— Problem statement —
Rewrite the lines below, changing "scientific name" to "species" wherever it occurs and keeping everything else the same. Omit the pictures from your answer.

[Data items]
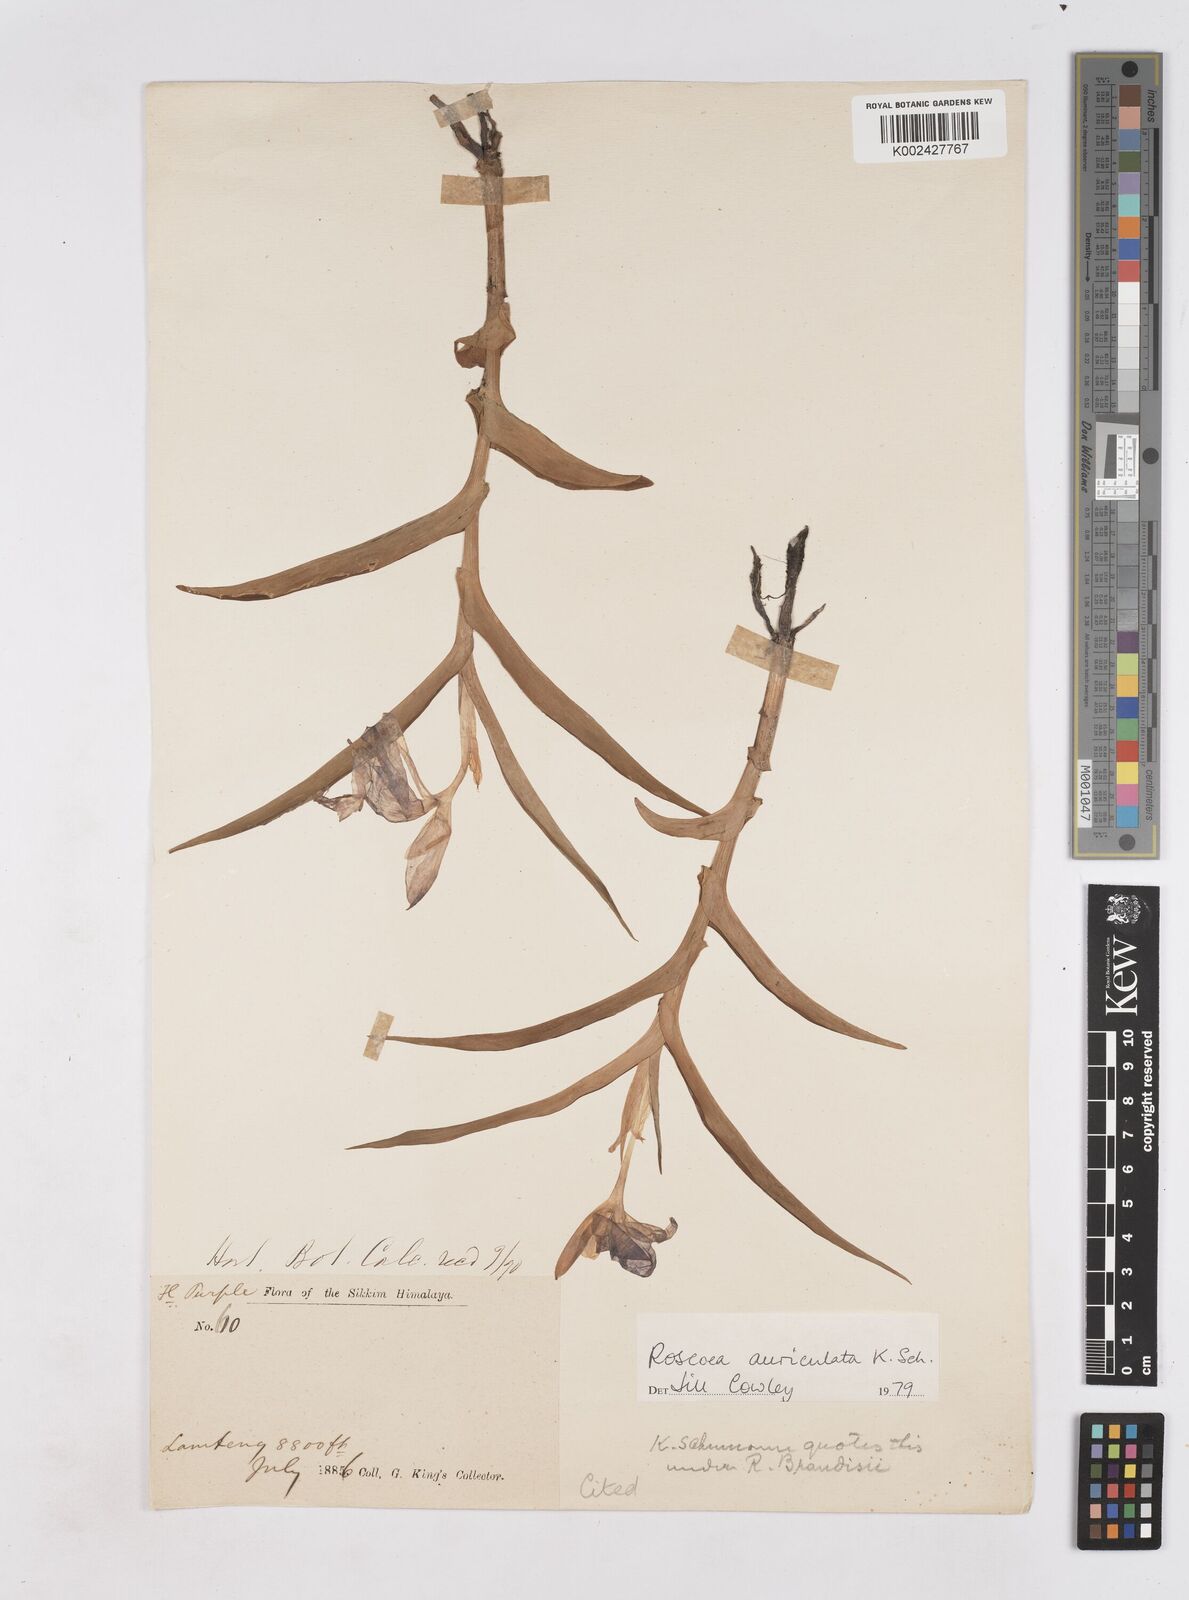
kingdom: Plantae
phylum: Tracheophyta
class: Liliopsida
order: Zingiberales
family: Zingiberaceae
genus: Roscoea
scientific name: Roscoea auriculata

— Exercise response —
kingdom: Plantae
phylum: Tracheophyta
class: Liliopsida
order: Zingiberales
family: Zingiberaceae
genus: Roscoea
species: Roscoea auriculata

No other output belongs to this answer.